École, migration, intégration : des petites histoires porteuses d’espoir

La surexposition médiatique et sensationnaliste de l’immigration donne la sensation que l’« On est en train d’être envahi », ou qu’« on ne peut pas accueillir toute la misère du monde ». Dans son rapport au parlement européen, le journaliste Pierre Wolf montrait que 86% des êtres humains n’étaient jamais sortis de leur lieu d’origine. 66% des migrants partent d’un pays en voie de développement vers d’autres pays en voie de développement et seulement un sur trois se déplace du sud vers le nord. Les chiffres du PNUD en 2009 montrent que les migrants représentent les 3% de la population mondiale, contre 10% en 1913.

Pour ce travail, je me suis rendu sur le terrain, dans une école primaire à Jette, une commune assez méconnue pour moi. Ce n’est qu’en arrivant qu’on pouvait apprécier cette mosaïque de visages venus de quatre continents, des enfants tous en train de jouer ensemble, mettant en pratique tout ce que politiciens, institutions internationales et médias ne semblent pas arriver à faire.

J’ai rencontré des professeurs, qui montraient un grand sens de la multiculturalité et j’ai pu voir leurs yeux quand ils parlent de leurs élèves. J’ai pu constater que les possibilités de développement du racisme sont minimales dans un contexte d’ouverture à la diversité, d’entraide avec les nouveaux venus, les primo-arrivants. J’ai compris la valeur des activités extrascolaires dans les processus de socialisation, de la réaffirmation de la confiance en soi après des trajets de vie particulièrement difficiles et de sa propre construction identitaire.

Les professeurs expliquent comment à travers des programmes de localisation de cartes sur internet, ils parcourent avec les nouveaux élèves les lieux qu’ils ont du traverser durant leur voyage, de leur ville d’origine jusqu’à Bruxelles où se trouvait une famille amie.

Tous les élèves semblent rester impressionnés, comprenant les dimensions du sacrifice qu’ils ont du accomplir avec leurs familles pour être là, assis à côté d’eux. Ce mécanisme crée de l’empathie, de la compréhension et du respect envers le primo-arrivant.

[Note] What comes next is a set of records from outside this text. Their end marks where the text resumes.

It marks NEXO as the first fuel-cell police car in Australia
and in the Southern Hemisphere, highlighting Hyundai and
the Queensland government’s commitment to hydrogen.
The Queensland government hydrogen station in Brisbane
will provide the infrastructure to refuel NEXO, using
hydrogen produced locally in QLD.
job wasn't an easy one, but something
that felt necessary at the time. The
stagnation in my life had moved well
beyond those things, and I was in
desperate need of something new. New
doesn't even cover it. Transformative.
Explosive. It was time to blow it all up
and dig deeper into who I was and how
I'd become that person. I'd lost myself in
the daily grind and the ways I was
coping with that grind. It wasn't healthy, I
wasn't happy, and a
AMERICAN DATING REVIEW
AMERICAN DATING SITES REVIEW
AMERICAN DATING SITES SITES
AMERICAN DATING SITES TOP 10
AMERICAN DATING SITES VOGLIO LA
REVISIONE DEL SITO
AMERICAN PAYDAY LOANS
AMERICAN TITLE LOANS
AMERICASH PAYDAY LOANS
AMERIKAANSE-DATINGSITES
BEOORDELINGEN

Avec des autres nouveaux élèves qui ont vécu déjà dans d’autres pays d’Europe, ils appliqueront un système semblable, mais dans ce cas, l’élève montre lui même au professeur et à ses camarades où se trouvait sa maison, la route vers son ancienne école et des lieux qu’il aimait dans sa ville.

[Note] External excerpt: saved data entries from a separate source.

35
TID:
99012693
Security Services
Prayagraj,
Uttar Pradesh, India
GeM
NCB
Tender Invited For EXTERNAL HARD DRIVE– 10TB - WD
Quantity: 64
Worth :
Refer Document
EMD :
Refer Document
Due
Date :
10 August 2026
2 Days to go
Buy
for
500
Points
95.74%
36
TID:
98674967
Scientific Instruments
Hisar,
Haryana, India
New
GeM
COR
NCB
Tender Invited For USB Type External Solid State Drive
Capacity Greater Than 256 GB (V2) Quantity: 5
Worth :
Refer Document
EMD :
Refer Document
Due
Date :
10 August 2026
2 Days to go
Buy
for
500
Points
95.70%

Je suis resté marqué par ce moment où les professeurs ont répondu à l’unisson qu’ils ne quitteraient jamais leur école pour aller travailler dans une autre école avec plus de moyens, parce que la diversité y est très faible et leur liberté dans l’enseignement et dans la capacité de créer des contenus serait limitée.

Même avec l’accord entre l’Union Européenne et la Turquie, Frontex, Calais, les balles de caoutchouc en Espagne, la situation dans certaines frontières et les murs qui s’élèvent un peu partout dans le monde, cette expérience dans une école de Jette m’a donné l’espoir de voir comment, dans des petits espaces concrets, dans des micromondes, dans le ventre du monde, existe le sens de la justice, du respect et de l’amour pour l’autre.